*** Opening of Records ***

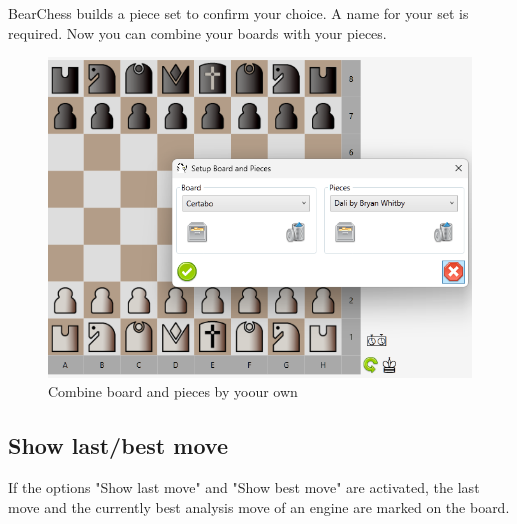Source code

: \documentclass[11pt,a4paper]{article}
\begin{document}
BearChess builds a piece set to confirm your choice. A name for your set is required.
Now you can combine your boards with your pieces.

\begin{figure}[H]
	\centering
	\includegraphics[scale=0.7]{CombineBoardPieces.png}
	\caption{Combine board and pieces by yoour own }
	\label{fig:CombineBoardPieces}
\end{figure}

\subsection{Show last/best move}
If the options "Show last move" and "Show best move" are activated, the last move and the currently best analysis move of an engine are marked on the board.
\end{document}

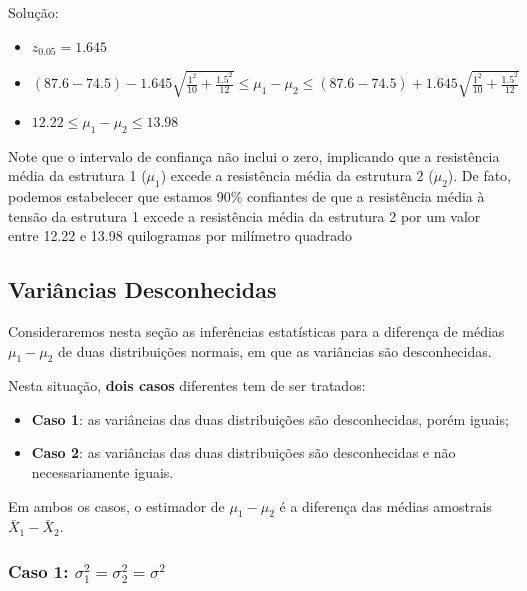 \documentclass[
]{book}
\providecommand{\tightlist}{%
  \setlength{\itemsep}{0pt}\setlength{\parskip}{0pt}}
\begin{document}
Solução:

\begin{itemize}
\tightlist
\item
  \(z_{0.05}=1.645\)
\item
  \((87.6-74.5) -1.645\sqrt{\frac{1^2}{10}+\frac{1.5^2}{12}}\leq \mu_1-\mu_2 \leq (87.6-74.5)+1.645\sqrt{\frac{1^2}{10}+\frac{1.5^2}{12}}\)
\item
  \(12.22 \leq \mu_1-\mu_2 \leq 13.98\)
\end{itemize}

Note que o intervalo de confiança não inclui o zero, implicando que a resistência média da estrutura 1 (\(\mu_1\)) excede a resistência média da estrutura 2 (\(\mu_2\)). De fato, podemos estabelecer que estamos 90\% confiantes de que a resistência média à tensão da estrutura 1 excede a resistência média da estrutura 2 por um valor entre 12.22 e 13.98 quilogramas por milímetro quadrado

\hypertarget{variuxe2ncias-desconhecidas}{%
\subsection{Variâncias Desconhecidas}\label{variuxe2ncias-desconhecidas}}

Consideraremos nesta seção as inferências estatísticas para a diferença de médias \(\mu_1-\mu_2\) de duas distribuições normais, em que as variâncias são desconhecidas.

Nesta situação, \textbf{dois casos} diferentes tem de ser tratados:

\begin{itemize}
\tightlist
\item
  \textbf{Caso 1}: as variâncias das duas distribuições são desconhecidas, porém iguais;
\item
  \textbf{Caso 2}: as variâncias das duas distribuições são desconhecidas e não necessariamente iguais.
\end{itemize}

Em ambos os casos, o estimador de \(\mu_1-\mu_2\) é a diferença das médias amostrais \(\bar X_1-\bar X_2\).

\hypertarget{caso-1-sigma2_1sigma2_2sigma2}{%
\subsubsection{\texorpdfstring{Caso 1: \(\sigma^2_1=\sigma^2_2=\sigma^2\)}{Caso 1: \textbackslash sigma\^{}2\_1=\textbackslash sigma\^{}2\_2=\textbackslash sigma\^{}2}}\label{caso-1-sigma2_1sigma2_2sigma2}}
\end{document}
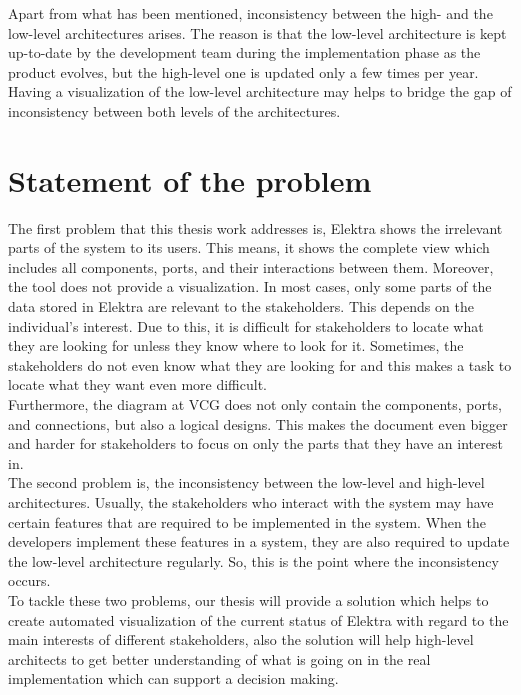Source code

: Apart from what has been mentioned, inconsistency between the high- and the low-level architectures arises. The reason is that the low-level architecture is kept up-to-date by the development team during the implementation phase as the product evolves, but the high-level one is updated only a few times per year. Having a visualization of the low-level architecture may helps to bridge the gap of inconsistency between both levels of the architectures.


\section{Statement of the problem} \label{Statement_ref}
The first problem that this thesis work addresses is, Elektra shows the irrelevant parts of the system to its users. This means, it shows the complete view which includes all components, ports, and their interactions between them. Moreover, the tool does not provide a visualization. In most cases, only some parts of the data stored in Elektra are relevant to the stakeholders. This depends on the individual’s interest. Due to this, it is difficult for stakeholders to locate what they are looking for unless they know where to look for it. Sometimes, the stakeholders do not even know what they are looking for and this makes a task to locate what they want even more difficult. \\

Furthermore, the diagram at VCG does not only contain the components, ports, and connections, but also a logical designs. This makes the document even bigger and harder for stakeholders to focus on only the parts that they have an interest in. \\ 

The second problem is, the inconsistency between the low-level and high-level architectures. Usually, the stakeholders who interact with the system may have certain features that are required to be implemented in the system. When the developers implement these features in a system, they are also required to update the low-level architecture regularly. So, this is the point where the inconsistency occurs. \\ 

To tackle these two problems, our thesis will provide a solution which helps to create automated visualization of the current status of Elektra with regard to the main interests of different stakeholders, also the solution will help high-level architects to get better understanding of what is going on in the real implementation which can support a decision making.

*** Close of Records ***

Task objective: Could you reproduce the records above exactly, leaving out the pictures?

Result:
Source code

: \documentclass[11pt,a4paper]{article}
\begin{document}
BearChess builds a piece set to confirm your choice. A name for your set is required.
Now you can combine your boards with your pieces.

\begin{figure}[H]
	\centering
	\includegraphics[scale=0.7]{CombineBoardPieces.png}
	\caption{Combine board and pieces by yoour own }
	\label{fig:CombineBoardPieces}
\end{figure}

\subsection{Show last/best move}
If the options "Show last move" and "Show best move" are activated, the last move and the currently best analysis move of an engine are marked on the board.
\end{document}

 \documentclass[
]{book}
\providecommand{\tightlist}{%
  \setlength{\itemsep}{0pt}\setlength{\parskip}{0pt}}
\begin{document}
Solução:

\begin{itemize}
\tightlist
\item
  \(z_{0.05}=1.645\)
\item
  \((87.6-74.5) -1.645\sqrt{\frac{1^2}{10}+\frac{1.5^2}{12}}\leq \mu_1-\mu_2 \leq (87.6-74.5)+1.645\sqrt{\frac{1^2}{10}+\frac{1.5^2}{12}}\)
\item
  \(12.22 \leq \mu_1-\mu_2 \leq 13.98\)
\end{itemize}

Note que o intervalo de confiança não inclui o zero, implicando que a resistência média da estrutura 1 (\(\mu_1\)) excede a resistência média da estrutura 2 (\(\mu_2\)). De fato, podemos estabelecer que estamos 90\% confiantes de que a resistência média à tensão da estrutura 1 excede a resistência média da estrutura 2 por um valor entre 12.22 e 13.98 quilogramas por milímetro quadrado

\hypertarget{variuxe2ncias-desconhecidas}{%
\subsection{Variâncias Desconhecidas}\label{variuxe2ncias-desconhecidas}}

Consideraremos nesta seção as inferências estatísticas para a diferença de médias \(\mu_1-\mu_2\) de duas distribuições normais, em que as variâncias são desconhecidas.

Nesta situação, \textbf{dois casos} diferentes tem de ser tratados:

\begin{itemize}
\tightlist
\item
  \textbf{Caso 1}: as variâncias das duas distribuições são desconhecidas, porém iguais;
\item
  \textbf{Caso 2}: as variâncias das duas distribuições são desconhecidas e não necessariamente iguais.
\end{itemize}

Em ambos os casos, o estimador de \(\mu_1-\mu_2\) é a diferença das médias amostrais \(\bar X_1-\bar X_2\).

\hypertarget{caso-1-sigma2_1sigma2_2sigma2}{%
\subsubsection{\texorpdfstring{Caso 1: \(\sigma^2_1=\sigma^2_2=\sigma^2\)}{Caso 1: \textbackslash sigma\^{}2\_1=\textbackslash sigma\^{}2\_2=\textbackslash sigma\^{}2}}\label{caso-1-sigma2_1sigma2_2sigma2}}
\end{document}
Source code

: Apart from what has been mentioned, inconsistency between the high- and the low-level architectures arises. The reason is that the low-level architecture is kept up-to-date by the development team during the implementation phase as the product evolves, but the high-level one is updated only a few times per year. Having a visualization of the low-level architecture may helps to bridge the gap of inconsistency between both levels of the architectures.


\section{Statement of the problem} \label{Statement_ref}
The first problem that this thesis work addresses is, Elektra shows the irrelevant parts of the system to its users. This means, it shows the complete view which includes all components, ports, and their interactions between them. Moreover, the tool does not provide a visualization. In most cases, only some parts of the data stored in Elektra are relevant to the stakeholders. This depends on the individual’s interest. Due to this, it is difficult for stakeholders to locate what they are looking for unless they know where to look for it. Sometimes, the stakeholders do not even know what they are looking for and this makes a task to locate what they want even more difficult. \\

Furthermore, the diagram at VCG does not only contain the components, ports, and connections, but also a logical designs. This makes the document even bigger and harder for stakeholders to focus on only the parts that they have an interest in. \\ 

The second problem is, the inconsistency between the low-level and high-level architectures. Usually, the stakeholders who interact with the system may have certain features that are required to be implemented in the system. When the developers implement these features in a system, they are also required to update the low-level architecture regularly. So, this is the point where the inconsistency occurs. \\ 

To tackle these two problems, our thesis will provide a solution which helps to create automated visualization of the current status of Elektra with regard to the main interests of different stakeholders, also the solution will help high-level architects to get better understanding of what is going on in the real implementation which can support a decision making.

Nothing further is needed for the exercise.